CHALLENGE =>
Write out each of the rows below word for word, but leave the pictures out.

EXERCISE MATERIALS =>

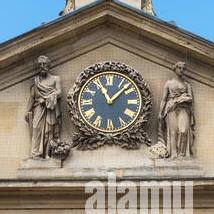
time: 11:07
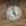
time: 4:59
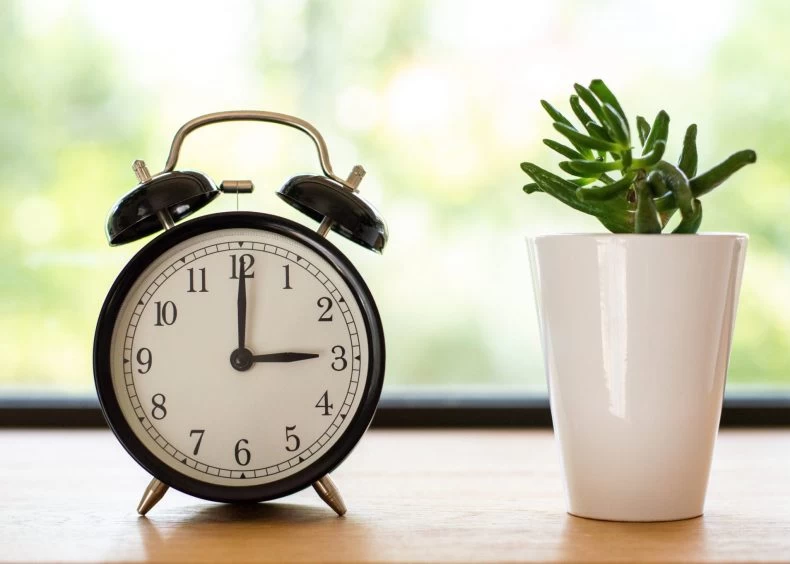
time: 3:00
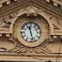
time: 11:27
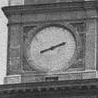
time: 8:11
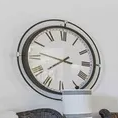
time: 7:46
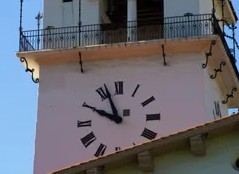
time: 9:56
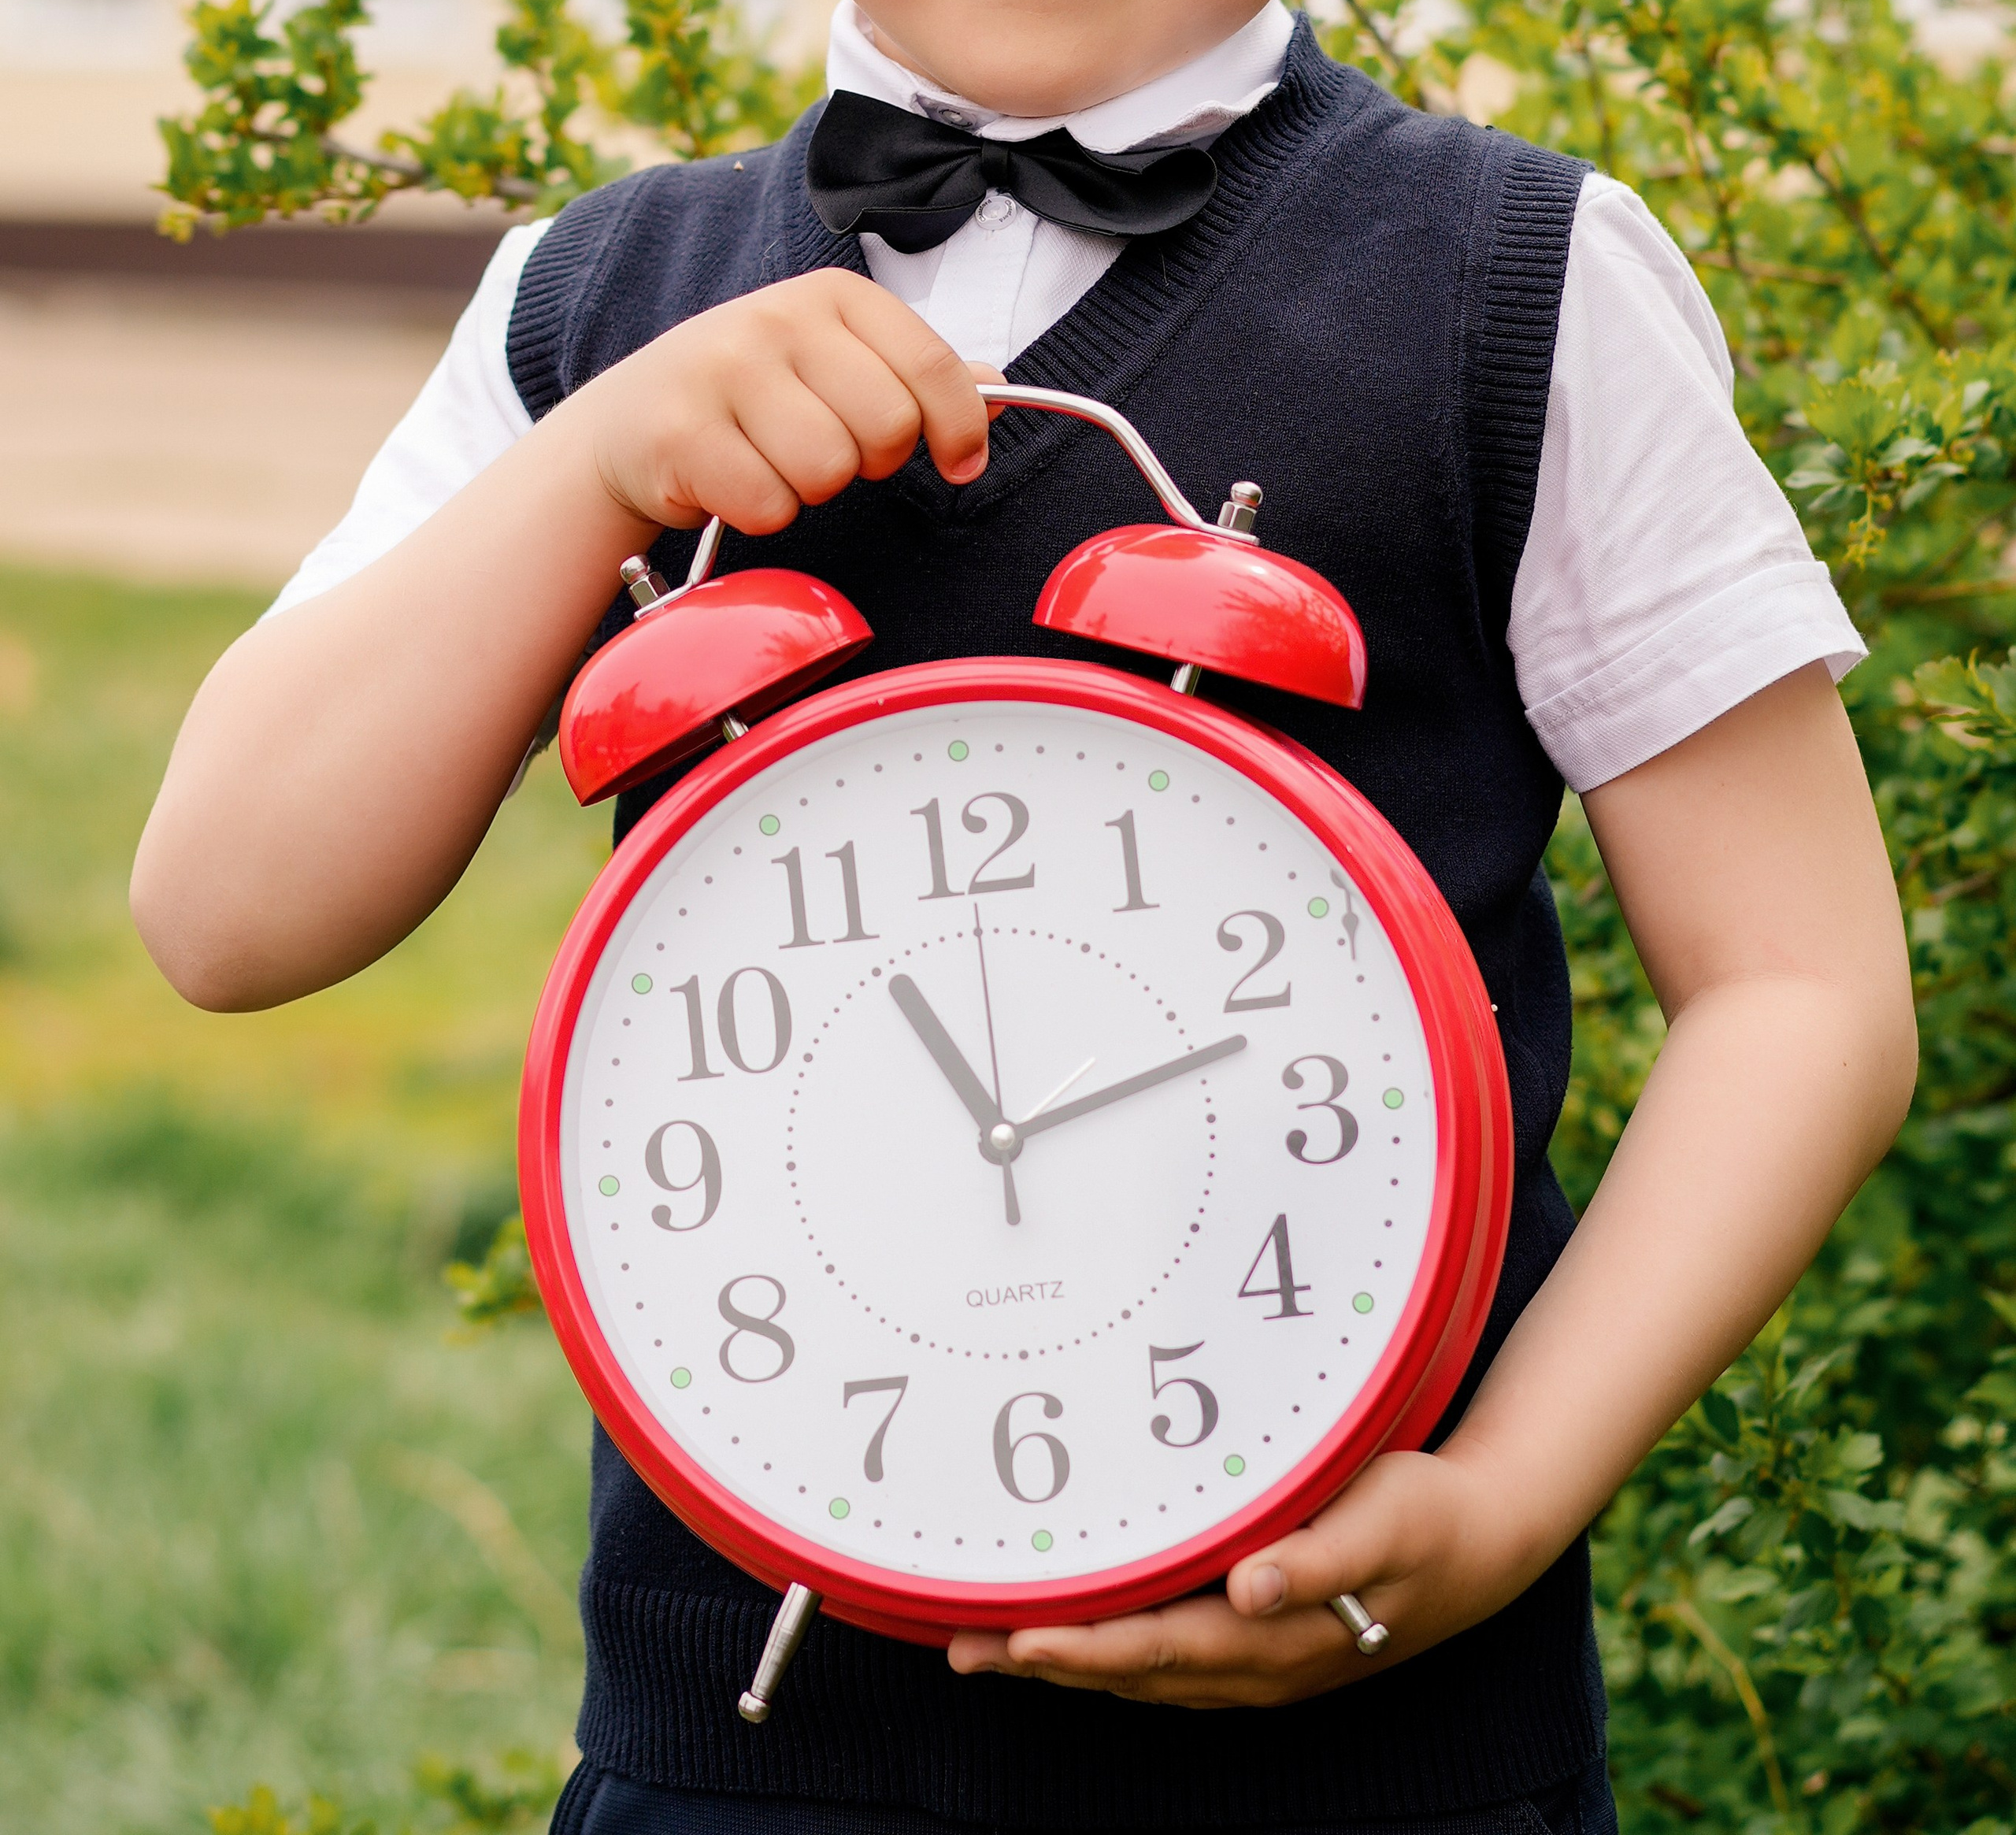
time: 11:12
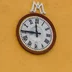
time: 11:45
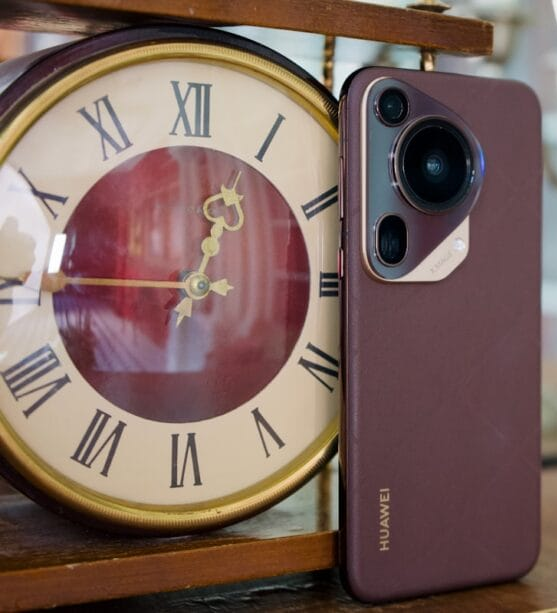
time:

ANSWER TO THE EXERCISE =>
time: 11:07
time: 4:59
time: 3:00
time: 11:27
time: 8:11
time: 7:46
time: 9:56
time: 11:12
time: 11:45
time:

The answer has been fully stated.